Due imprenditori molto simili al capitalismo sostenibile, incentrato sul creare un grande prodotto con impatto ridotto sul mercato e attento alle condizioni di lavoro dei propri dipendenti, e l’altro il cui progetto, invece, è l’esatto opposto.
Due imprenditori che, con le fattezze del John Carroll Lynch di “Gran Torino” e del Nick Offerman di “Knight of cups”, altro non sono che i fratelli Mac e Dick McDonald, i quali, avviata un’attività di vendita di hamburger nella California del sud degli anni Cinquanta, vedono radicalmente cambiare la propria vita in seguito all’arrivo dell’anticonformista Ray Kroc, commesso viaggiatore per un’azienda il cui prodotto di punta è un frullatore usato dai drive-in.

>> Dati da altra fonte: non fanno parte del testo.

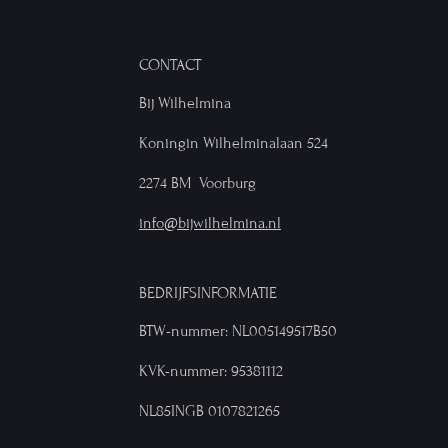
CONTACT
Bij Wilhelmina
Koningin Wilhelminalaan 524
2274 BM Voorburg
info@bijwilhelmina.nl
BEDRIJFSINFORMATIE
BTW-nummer: NL005149517B50
KVK-nummer: 95381112
NL85INGB 0107821265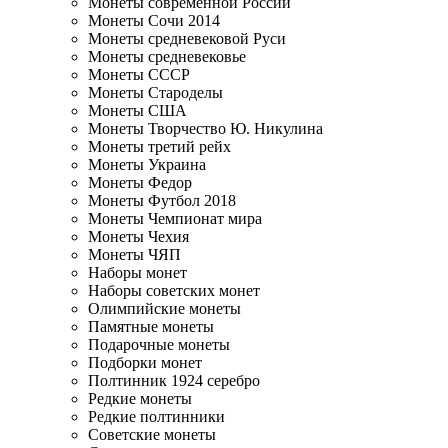
Монеты современной России
Монеты Сочи 2014
Монеты средневековой Руси
Монеты средневековье
Монеты СССР
Монеты Староделы
Монеты США
Монеты Творчество Ю. Никулина
Монеты третий рейх
Монеты Украина
Монеты Федор
Монеты Футбол 2018
Монеты Чемпионат мира
Монеты Чехия
Монеты ЧЯП
Наборы монет
Наборы советских монет
Олимпийские монеты
Памятные монеты
Подарочные монеты
Подборки монет
Полтинник 1924 серебро
Редкие монеты
Редкие полтинники
Советские монеты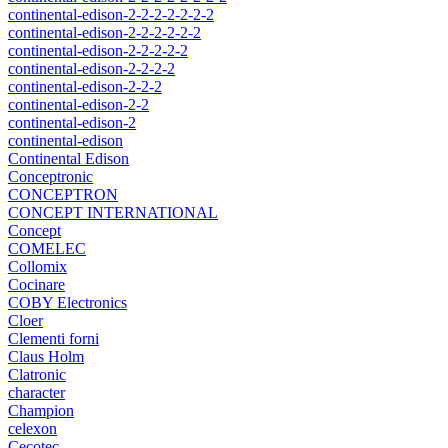
continental-edison-2-2-2-2-2-2-2
continental-edison-2-2-2-2-2-2
continental-edison-2-2-2-2-2
continental-edison-2-2-2-2
continental-edison-2-2-2
continental-edison-2-2
continental-edison-2
continental-edison
Continental Edison
Conceptronic
CONCEPTRON
CONCEPT INTERNATIONAL
Concept
COMELEC
Collomix
Cocinare
COBY Electronics
Cloer
Clementi forni
Claus Holm
Clatronic
character
Champion
celexon
Cecotec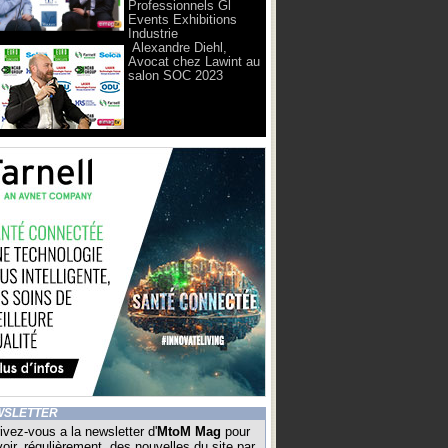
Professionnels Gl
Events Exhibitions
Industrie
Alexandre Diehl,
Avocat chez Lawint au
salon SOC 2023
WSLETTER
ivez-vous a la newsletter d'
MtoM Mag
pour
oir, régulièrement, des nouvelles du site par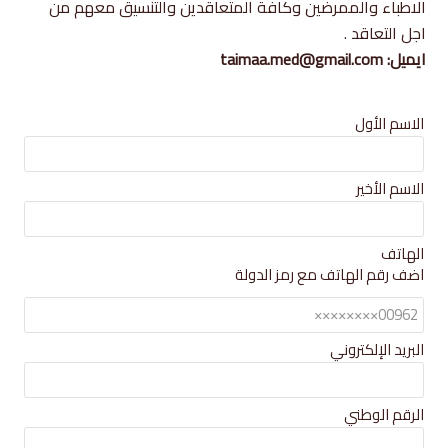
الاطباء والممرضين وكافة المتعاقدين والتنسيق معهم من
اجل التعاقد .
ايميل: taimaa.med@gmail.com
Leave
الاسم الأول
this
field
الاسم الأخير
blank
الهاتف
اضف رقم الهاتف مع رمز الدولة
البريد الإلكتروني
الرقم الوطني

Commesso viaggiatore cui concede anima e corpo un Michael Keaton da premio Oscar e che, affiancato dalla moglie Ethel alias Laura Dern e convinto che gli affari siano una guerra, non solo rimane impressionato dalla velocità del sistema inventato dai due – come una vera e propria coreografia – per la preparazione del cibo e dalla folla di clienti attirati presso il loro chiosco a San Bernardino, ma intuisce immediatamente il potenziale per un franchising, facendo di tutto al fine di sottrargli la società e creare un impero miliardario. Quell’impero dal nome che ha ormai da troppo tempo assunto il sapore di una America la cui potenza è in grado di sconfiggere tutto, venendo spesso furbescamente associato al concetto di famiglia e che ha finito per trasformarsi nella più nota catena di fast food, i quali non hanno potuto fare a meno di influenzare totalmente come, dove e con chi mangia la popolazione mondiale cresciuta tra il XX e il XXI secolo.

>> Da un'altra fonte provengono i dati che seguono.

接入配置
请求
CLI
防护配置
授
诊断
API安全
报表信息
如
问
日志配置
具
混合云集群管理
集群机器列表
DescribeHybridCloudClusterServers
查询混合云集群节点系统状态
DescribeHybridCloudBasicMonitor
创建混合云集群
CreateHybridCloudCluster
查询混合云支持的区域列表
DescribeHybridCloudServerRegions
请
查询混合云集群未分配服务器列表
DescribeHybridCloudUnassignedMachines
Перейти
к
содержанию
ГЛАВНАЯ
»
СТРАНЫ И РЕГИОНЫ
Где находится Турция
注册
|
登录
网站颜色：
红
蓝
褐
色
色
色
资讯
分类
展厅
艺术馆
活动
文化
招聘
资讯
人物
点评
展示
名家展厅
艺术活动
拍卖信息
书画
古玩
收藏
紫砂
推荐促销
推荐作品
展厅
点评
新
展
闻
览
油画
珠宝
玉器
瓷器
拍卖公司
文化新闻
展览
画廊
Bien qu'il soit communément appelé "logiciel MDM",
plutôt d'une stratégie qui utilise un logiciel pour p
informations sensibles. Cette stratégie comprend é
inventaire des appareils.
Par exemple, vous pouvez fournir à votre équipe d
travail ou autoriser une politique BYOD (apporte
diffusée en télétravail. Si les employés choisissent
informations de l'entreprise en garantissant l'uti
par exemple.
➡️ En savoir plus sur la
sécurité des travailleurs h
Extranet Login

Del resto, sono la cultura dell’automobile, la crescita delle periferie e gli anni della diffusione del rock’n’roll, tra gli altri, i grandi temi statunitensi toccati da John Lee Hancock – oltretutto responsabile del buon “Saving Mr. Banks” che ricostruì la lavorazione del disneyano “Mary Poppins” – nel raccontare in fotogrammi una storia di determinazione per il raggiungimento del successo, dell’integrità della ricerca e perfino della sua perdita, che, in fin dei conti, rappresenta il sogno americano.

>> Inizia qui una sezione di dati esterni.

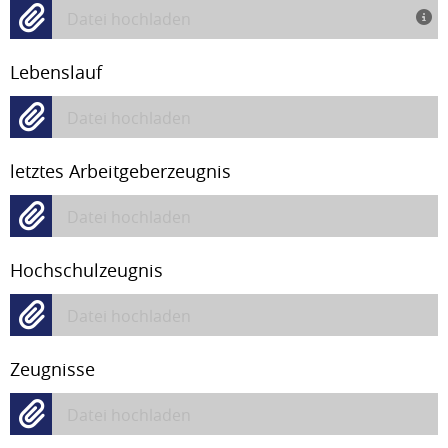
Datei hochladen
Lebenslauf
Datei hochladen
letztes Arbeitgeberzeugnis
Datei hochladen
Hochschulzeugnis
Datei hochladen
Zeugnisse
Datei hochladen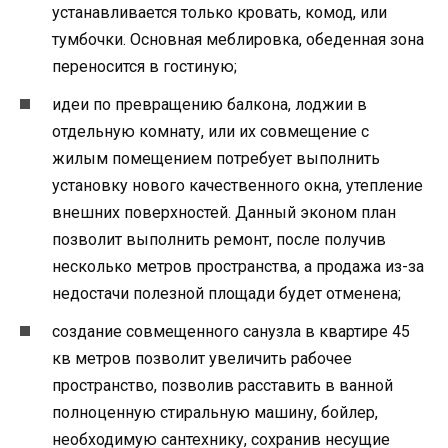
устанавливается только кровать, комод, или
тумбочки. Основная меблировка, обеденная зона
переносится в гостиную;
идеи по превращению балкона, лоджии в
отдельную комнату, или их совмещение с
жилым помещением потребует выполнить
установку нового качественного окна, утепление
внешних поверхностей. Данный эконом план
позволит выполнить ремонт, после получив
несколько метров пространства, а продажа из-за
недостачи полезной площади будет отменена;
создание совмещенного санузла в квартире 45
кв метров позволит увеличить рабочее
пространство, позволив расставить в ванной
полноценную стиральную машину, бойлер,
необходимую сантехнику, сохранив несущие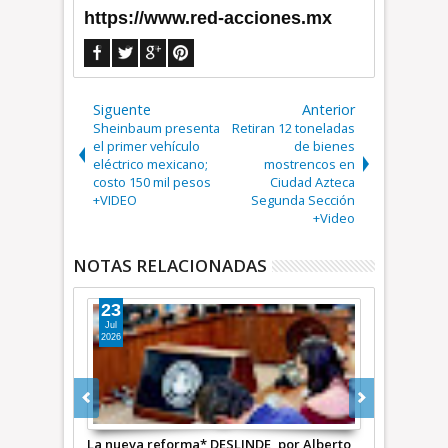
https://www.red-acciones.mx
Siguente
Anterior
Sheinbaum presenta
Retiran 12 toneladas
el primer vehículo
de bienes
eléctrico mexicano;
mostrencos en
costo 150 mil pesos
Ciudad Azteca
+VIDEO
Segunda Sección
+Video
NOTAS RELACIONADAS
23
15
Jul
Jul
2026
2026
r Alberto
La nueva reforma* DESLINDE, por Alberto
Transporte c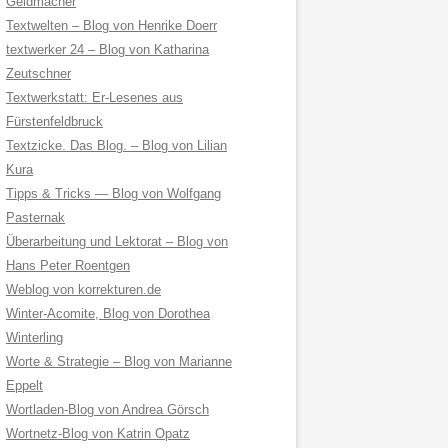
Geldmacher
Textwelten – Blog von Henrike Doerr
textwerker 24 – Blog von Katharina
Zeutschner
Textwerkstatt: Er-Lesenes aus
Fürstenfeldbruck
Textzicke. Das Blog. – Blog von Lilian
Kura
Tipps & Tricks — Blog von Wolfgang
Pasternak
Überarbeitung und Lektorat – Blog von
Hans Peter Roentgen
Weblog von korrekturen.de
Winter-Acomite, Blog von Dorothea
Winterling
Worte & Strategie – Blog von Marianne
Eppelt
Wortladen-Blog von Andrea Görsch
Wortnetz-Blog von Katrin Opatz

Un sogno americano di cui, però, si tende sempre a mostrare, nella realtà, soltanto il lato positivo ed accattivante, celando tutto il cinismo e l’avidità qui portati alla luce per rivelare il triste specchio di una società a stelle e strisce (ma anche dell’intero globo) molte volte dominata da affaristi pronti ad appropriarsi del talento altrui.
Perché sono proprio il talento e il genio non riconosciuti a poter essere annientati dalla perseveranza manifestata da individui del calibro di Kroc, la cui canzone preferita è, non a caso, “Pennies from heaven” e convinto sia del fatto che bisogna comprare ciò che non si può battere, sia che un contratto è fatto per essere infranto, proprio come un cuore.

Man mano che il veloce montaggio a cura di Robert Frazen scandisce a dovere una oltre ora e cinquanta di visione che, grazie anche agli splendidi duelli verbali regalati dagli attori (comprendenti Linda Cardellini, B.J. Novak e Patrick Wilson), si concretizza in uno dei migliori lungometraggi cinematografici prodotti nel 2016... sorretto da un eccezionale script a firma di Robert D. Siegel che non dimentica neppure la diatriba relativa al frappé in polvere e, oltre a riuscire nell’impresa di non mostrarsi banalmente critico nei confronti del disprezzabile protagonista, appare tanto affascinante nel ripercorrere l’evoluzione della vera storia di quello che è diventato un autentico fenomeno culturale, quanto amaro nel renderci consapevoli della maniera in cui essa si è sviluppata.